■ **TEXTO DA PÁGINA**:
※ ※ ※

Observamos que a nossa sociedade está passando por uma onda de teorias negacionistas da realidade que teve, como uma de suas causas prováveis, o negacionismo da própria ideia de teoria. Na universidade sinto que este movimento só aumentou nos últimos anos. Sob a bandeira de valorização da prática, a teoria passou a ser desconsiderada, quando não banida do horizonte das discussões como um ser alienígena. Quem insistia em discutir tal assunto, ou temas relacionados, acabava praticamente falando sozinho. Sejam eventos, bancas de dissertações ou teses, ou mesmo nas aulas. Certa vez ouvi um arguidor perguntar para alguém que defendia sua tese de doutorado: você acha que este trabalho vai ser lido pelos professores das redes, escrevendo desta maneira?
Entendemos assim que, sem critérios para distinguir uma teoria de um Fake News, as pessoas passaram a abraçar qualquer coisa, inclusive o receituário do Kit Covid, sem comprovação científica de sua eficácia. Estamos indo bem: de uma discussão do Kit Gay para a do Kit Covid. Daí que aderir a tese de que a terra é plana, do globalismo, da supremacia branca, a retomada do armamentismo, o orgulho exacerbado da nação e do patriotismo e a visão afeita a uma cultura machista, misógina e homofóbica, etc., não falta muita coisa. Tais crenças são largamente difundidas nas redes sociais atualmente, incluindo a defesa do negacionismo (das vacinas, do aquecimento global, contra as medidas de proteção ao coronavírus, da curvatura da terra, e assim por diante), e ainda, da ditadura no Brasil e do holocausto da 2ª guerra.
Percebemos que o que está em curso no Brasil e no mundo é uma briga política por um tipo de memória do passado. O filme Negação (2017), disponível na Netflix, aborda bem essa problemática, mostrando que a questão do negacionismo, no caso, do holocausto, está muito forte inclusive nos países ricos, envolta na problemática dos discursos de ódio e o seu limite da liberdade de expressão. Tais práticas são amigas do fascismo e é por isso que Jason Stanley elege em seu livro “Como funciona o fascismo: A política do “nós” e “eles” como valores da retórica fascista, além do endeusamento do passado mítico, a paixão pela hierarquia, a lei e ordem, pela vitimização, ansiedade sexual, também o anti-intelectualismo e a irrealidade.

※ ※ ※

■ **DADOS**:
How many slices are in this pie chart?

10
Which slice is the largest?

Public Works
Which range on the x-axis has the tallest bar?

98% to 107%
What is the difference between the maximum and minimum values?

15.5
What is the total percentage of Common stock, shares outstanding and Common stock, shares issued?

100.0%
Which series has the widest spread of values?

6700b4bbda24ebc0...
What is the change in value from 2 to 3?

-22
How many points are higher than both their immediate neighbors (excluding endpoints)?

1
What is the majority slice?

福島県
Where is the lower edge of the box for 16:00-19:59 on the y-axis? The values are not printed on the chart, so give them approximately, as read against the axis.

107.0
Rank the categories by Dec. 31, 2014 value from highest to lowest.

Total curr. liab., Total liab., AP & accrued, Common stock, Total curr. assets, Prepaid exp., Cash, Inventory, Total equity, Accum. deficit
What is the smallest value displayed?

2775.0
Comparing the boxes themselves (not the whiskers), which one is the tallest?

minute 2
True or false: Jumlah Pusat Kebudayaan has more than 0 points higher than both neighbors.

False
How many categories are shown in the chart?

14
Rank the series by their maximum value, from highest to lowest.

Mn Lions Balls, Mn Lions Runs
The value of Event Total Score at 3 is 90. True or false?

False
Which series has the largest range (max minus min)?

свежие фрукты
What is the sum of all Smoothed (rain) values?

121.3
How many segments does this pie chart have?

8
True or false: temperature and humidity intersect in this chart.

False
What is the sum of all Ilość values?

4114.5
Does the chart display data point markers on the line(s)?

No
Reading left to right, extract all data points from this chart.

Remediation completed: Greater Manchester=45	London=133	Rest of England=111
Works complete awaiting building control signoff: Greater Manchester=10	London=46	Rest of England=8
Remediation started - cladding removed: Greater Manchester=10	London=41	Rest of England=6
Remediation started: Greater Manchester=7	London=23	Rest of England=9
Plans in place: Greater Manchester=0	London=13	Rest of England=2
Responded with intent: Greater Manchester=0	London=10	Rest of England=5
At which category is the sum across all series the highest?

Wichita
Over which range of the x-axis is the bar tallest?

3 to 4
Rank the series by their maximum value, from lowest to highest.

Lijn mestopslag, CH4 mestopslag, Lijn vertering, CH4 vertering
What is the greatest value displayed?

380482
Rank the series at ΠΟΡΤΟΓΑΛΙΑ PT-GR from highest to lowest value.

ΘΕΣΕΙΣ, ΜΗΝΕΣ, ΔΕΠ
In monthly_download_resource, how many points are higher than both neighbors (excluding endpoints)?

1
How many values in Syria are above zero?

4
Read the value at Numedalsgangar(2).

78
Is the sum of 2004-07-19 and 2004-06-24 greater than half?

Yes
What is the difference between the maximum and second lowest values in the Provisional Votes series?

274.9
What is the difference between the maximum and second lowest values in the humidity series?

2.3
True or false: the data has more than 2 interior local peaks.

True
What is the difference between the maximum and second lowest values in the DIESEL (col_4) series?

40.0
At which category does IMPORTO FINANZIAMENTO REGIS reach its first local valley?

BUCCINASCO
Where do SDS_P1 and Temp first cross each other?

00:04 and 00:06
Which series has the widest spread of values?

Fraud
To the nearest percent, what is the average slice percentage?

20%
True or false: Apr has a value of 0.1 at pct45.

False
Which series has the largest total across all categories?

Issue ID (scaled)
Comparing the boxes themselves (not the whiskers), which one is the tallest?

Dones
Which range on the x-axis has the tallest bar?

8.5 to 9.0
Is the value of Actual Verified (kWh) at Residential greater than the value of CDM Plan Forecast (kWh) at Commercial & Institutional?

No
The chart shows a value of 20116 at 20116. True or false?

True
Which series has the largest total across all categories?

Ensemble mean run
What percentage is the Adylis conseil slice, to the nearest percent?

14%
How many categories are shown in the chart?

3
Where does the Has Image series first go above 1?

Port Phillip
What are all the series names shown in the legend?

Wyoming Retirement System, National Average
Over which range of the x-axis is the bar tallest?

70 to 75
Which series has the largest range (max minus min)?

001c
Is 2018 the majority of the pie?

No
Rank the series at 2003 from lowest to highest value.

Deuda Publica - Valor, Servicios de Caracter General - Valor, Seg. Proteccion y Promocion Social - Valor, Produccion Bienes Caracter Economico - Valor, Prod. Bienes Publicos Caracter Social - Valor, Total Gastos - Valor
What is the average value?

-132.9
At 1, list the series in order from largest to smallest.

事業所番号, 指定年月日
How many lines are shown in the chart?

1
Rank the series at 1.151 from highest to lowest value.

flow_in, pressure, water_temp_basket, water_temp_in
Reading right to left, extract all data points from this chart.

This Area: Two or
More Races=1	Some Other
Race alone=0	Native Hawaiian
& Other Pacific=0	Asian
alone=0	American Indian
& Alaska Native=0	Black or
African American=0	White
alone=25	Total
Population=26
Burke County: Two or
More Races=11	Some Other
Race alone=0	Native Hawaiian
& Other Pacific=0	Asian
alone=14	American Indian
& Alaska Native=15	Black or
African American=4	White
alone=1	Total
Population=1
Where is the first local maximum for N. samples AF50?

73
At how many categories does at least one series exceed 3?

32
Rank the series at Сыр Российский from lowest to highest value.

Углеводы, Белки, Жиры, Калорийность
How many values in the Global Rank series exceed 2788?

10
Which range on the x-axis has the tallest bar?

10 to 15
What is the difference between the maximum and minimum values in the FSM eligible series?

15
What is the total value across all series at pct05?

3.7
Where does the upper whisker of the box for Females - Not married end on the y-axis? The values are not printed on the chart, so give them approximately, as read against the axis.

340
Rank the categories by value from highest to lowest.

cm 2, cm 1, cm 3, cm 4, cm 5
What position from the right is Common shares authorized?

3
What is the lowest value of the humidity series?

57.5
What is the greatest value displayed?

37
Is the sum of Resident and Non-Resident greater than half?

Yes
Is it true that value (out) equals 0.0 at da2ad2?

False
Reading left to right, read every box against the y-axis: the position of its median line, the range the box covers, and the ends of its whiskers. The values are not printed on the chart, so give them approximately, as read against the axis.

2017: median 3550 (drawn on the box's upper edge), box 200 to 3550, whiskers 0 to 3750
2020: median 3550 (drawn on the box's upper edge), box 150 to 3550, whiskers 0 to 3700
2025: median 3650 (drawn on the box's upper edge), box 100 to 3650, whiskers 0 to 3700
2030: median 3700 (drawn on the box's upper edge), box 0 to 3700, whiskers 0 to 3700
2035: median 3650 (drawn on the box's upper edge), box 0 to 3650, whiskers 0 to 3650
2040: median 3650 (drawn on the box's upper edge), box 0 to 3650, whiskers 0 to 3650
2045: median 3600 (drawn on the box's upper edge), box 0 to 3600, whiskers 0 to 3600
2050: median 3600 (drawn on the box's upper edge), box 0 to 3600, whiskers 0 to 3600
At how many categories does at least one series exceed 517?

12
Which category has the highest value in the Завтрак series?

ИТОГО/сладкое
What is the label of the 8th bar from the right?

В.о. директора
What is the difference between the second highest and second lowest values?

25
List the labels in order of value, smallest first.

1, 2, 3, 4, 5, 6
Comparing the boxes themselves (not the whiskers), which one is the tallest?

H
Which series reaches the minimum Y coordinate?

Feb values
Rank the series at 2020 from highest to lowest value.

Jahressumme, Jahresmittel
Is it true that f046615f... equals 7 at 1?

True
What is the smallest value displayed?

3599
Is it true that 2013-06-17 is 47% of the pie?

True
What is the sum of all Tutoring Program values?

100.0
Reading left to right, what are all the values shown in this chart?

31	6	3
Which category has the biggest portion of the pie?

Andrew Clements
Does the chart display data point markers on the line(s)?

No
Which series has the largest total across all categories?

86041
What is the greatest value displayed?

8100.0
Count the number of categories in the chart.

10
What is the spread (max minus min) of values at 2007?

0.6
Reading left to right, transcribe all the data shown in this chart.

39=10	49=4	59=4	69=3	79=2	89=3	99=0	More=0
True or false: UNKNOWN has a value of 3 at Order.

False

※ ※ ※

■ **INSTRUÇÕES**: Reproduza literalmente o trecho do texto sobre negacionismo que se inicia nas palavras "Entendemos assim que, sem" e se encerra em "da 2ª guerra.". Os dados formam um material à parte, independente do texto.

■ **RESPOSTA**:
Entendemos assim que, sem critérios para distinguir uma teoria de um Fake News, as pessoas passaram a abraçar qualquer coisa, inclusive o receituário do Kit Covid, sem comprovação científica de sua eficácia. Estamos indo bem: de uma discussão do Kit Gay para a do Kit Covid. Daí que aderir a tese de que a terra é plana, do globalismo, da supremacia branca, a retomada do armamentismo, o orgulho exacerbado da nação e do patriotismo e a visão afeita a uma cultura machista, misógina e homofóbica, etc., não falta muita coisa. Tais crenças são largamente difundidas nas redes sociais atualmente, incluindo a defesa do negacionismo (das vacinas, do aquecimento global, contra as medidas de proteção ao coronavírus, da curvatura da terra, e assim por diante), e ainda, da ditadura no Brasil e do holocausto da 2ª guerra.